With general approval of Trump's handling of the coronavirus crisis since his initial reticence to publicly accept that it would be a problem in the U.S., Americans have shown a new liking for Trump.

"My poll numbers have been the highest ever," Trump declared in the Fox interview, even though they still register on the negative side of the ledger.

In the latest compilation of poll results, the Realclearpolitics.com site says 47.3% of American voters approve of Trump's performance in office, with 49.3% reacting unfavorably.

Similarly, polling shows Biden slightly edging Trump about seven months ahead of the November balloting, with the outcome generally considered too close to call. Three polls in the last week show Biden ahead of Trump by 2, 3 and 9 percentage points.

In the 2016 contest, Trump lost the national popular vote to Democrat Hillary Clinton by 2%, but won the presidency where it matters in the U.S., in the electoral college where the national outcome is decided by the vote winner in each of the 50 states.

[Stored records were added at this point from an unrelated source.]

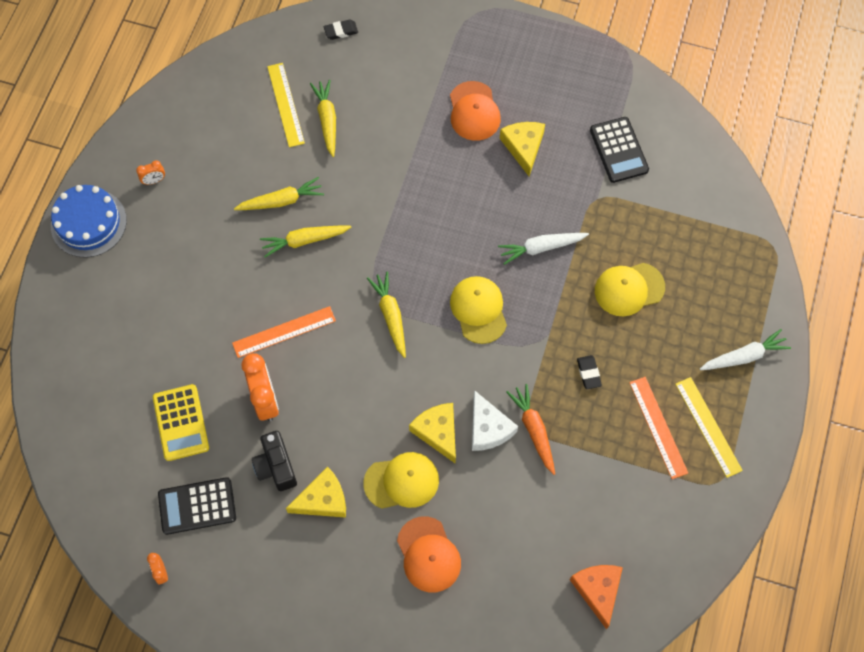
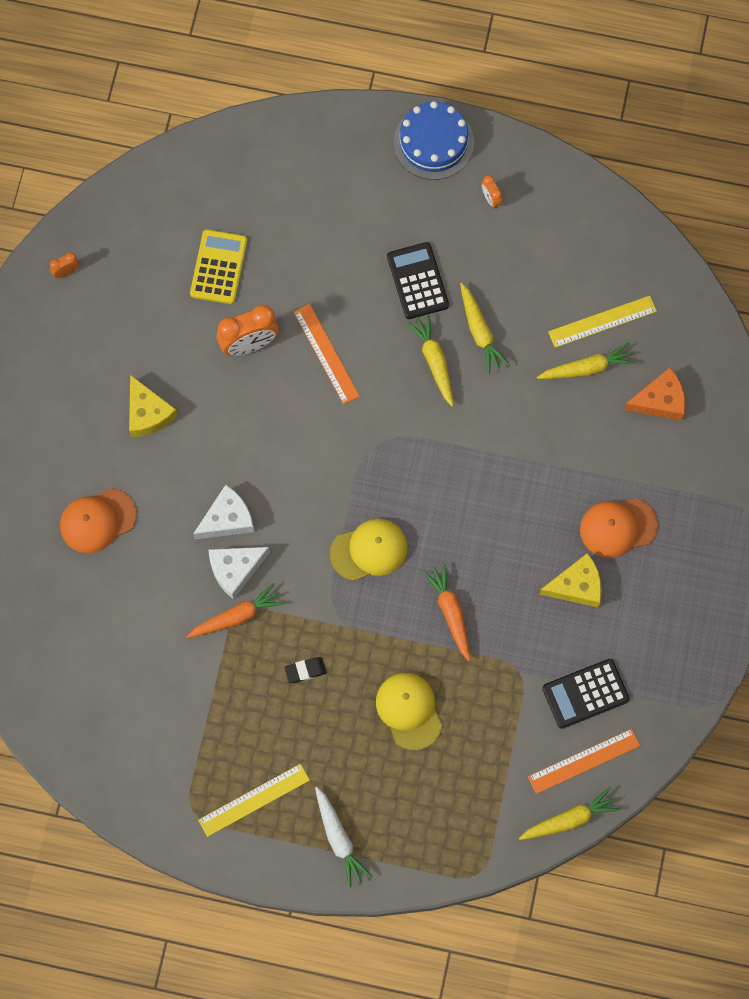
camera: 85 degrees right, 5 degrees up
yellow calculator [153,384,209,461] -> yellow calculator turned 120 degrees clockwise [190,229,247,304]
black calculator [158,477,236,535] -> black calculator moved to [387,242,449,319]
black camera [252,431,297,491] -> none
black eraser [324,20,358,40] -> none
yellow cap [363,452,439,509] -> none
yellow carrot [367,272,406,358] -> yellow carrot moved to [519,787,621,840]
yellow cheese [409,403,456,464] -> white cheese [193,485,254,539]
white carrot [498,233,589,265] -> orange carrot [422,563,471,661]
orange cheese [570,565,623,629] -> orange cheese moved to [624,367,686,421]
orange ruler [629,377,688,479] -> orange ruler moved to [528,729,640,794]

In the Fox interview, Trump said he thinks New York Gov. Andrew Cuomo would be a tougher Democratic presidential opponent than Biden. Cuomo has been widely acclaimed for his handling of the coronavirus crisis in his state, the hardest hit in the U.S., and his daily televised press conferences.

"One of the reasons he's been successful is the federal government" assistance to New York, Trump said, while saying, "I think Andrew would be better" as a presidential candidate than Biden.

Pelosi blames Trump

While attacking Biden, Trump assailed another Democratic political foe, House Speaker Nancy Pelosi. She claimed Sunday that Trump's actions have proved deadly and cost lives in the U.S., because of his failure to recognize the seriousness of the coronavirus threat in the early weeks of 2020 and laggard efforts to dispatch medical equipment across the country before ramping up in March.

Pelosi told CNN that Trump's "denial at the beginning was deadly" and that as he "fiddles, people are dying."

"She's a sick puppy in my opinion," Trump said. "Somehow there's something wrong with the woman."